Hilbert Skeem

So in the near future I want to write a bit more about Hilbert schemes in the stacks project. Now it feels a bit wrong to say “Hilbert space” for the… uh… Hilbert space of an algebraic space. My promethean colleague Davesh Maulik suggests using “Hilbert skeem” so that typographically at least we make the reader aware that the… uh… Hilbert skeem may not be a scheme. What do you think?

6 thoughts on “Hilbert Skeem

  1. I do not object at all to the innovative Hilbert Skeem, but personally I would just stick with the *Hilbert functor* and say things like “the Hilbert functor (of X/S) is an algebraic space when X->S is a separated algebraic space/stack etc.” When the Hilbert functor is *represented* by a scheme, we call that scheme the Hilbert scheme. I dislike saying–although I certainly have done so quite frequently–that a functor is represented by an algebraic space.

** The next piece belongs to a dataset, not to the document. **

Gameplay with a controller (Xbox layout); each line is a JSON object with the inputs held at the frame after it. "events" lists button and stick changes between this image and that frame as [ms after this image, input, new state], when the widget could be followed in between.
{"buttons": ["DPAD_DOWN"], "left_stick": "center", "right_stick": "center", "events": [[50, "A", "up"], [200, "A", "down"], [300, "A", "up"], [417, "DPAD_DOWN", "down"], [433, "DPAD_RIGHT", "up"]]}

    • Well, just to be pedantic, if X —> S is a proper finitely presented morphism of algebraic spaces then its own Hilbert functor is a functor on algebraic spaces and hence to say that it is represented by an algebraic space isn’t “wrong” in the way it is to say that a functor defined just on the category of schemes is represented by an algebraic space (rather than simply that to say that the functor literally is an algebraic space, which I assume is what David was getting at in the end of his comment, and with which I completely agree). Apart from this quibbling, I also agree with everything David wrote except that I am not too keen on the “skeem” idea (sorry, Davesh).

  2. The problem with “skeem” is that in speech it sounds the same, so in a talk one would have to keep specifying.

    The deeper problem is that “algebraic space” is too awkward. One encounters this awkwardness in many settings (e.g., “every group algebraic space is a group scheme”). Let’s rename them! How about “stage”?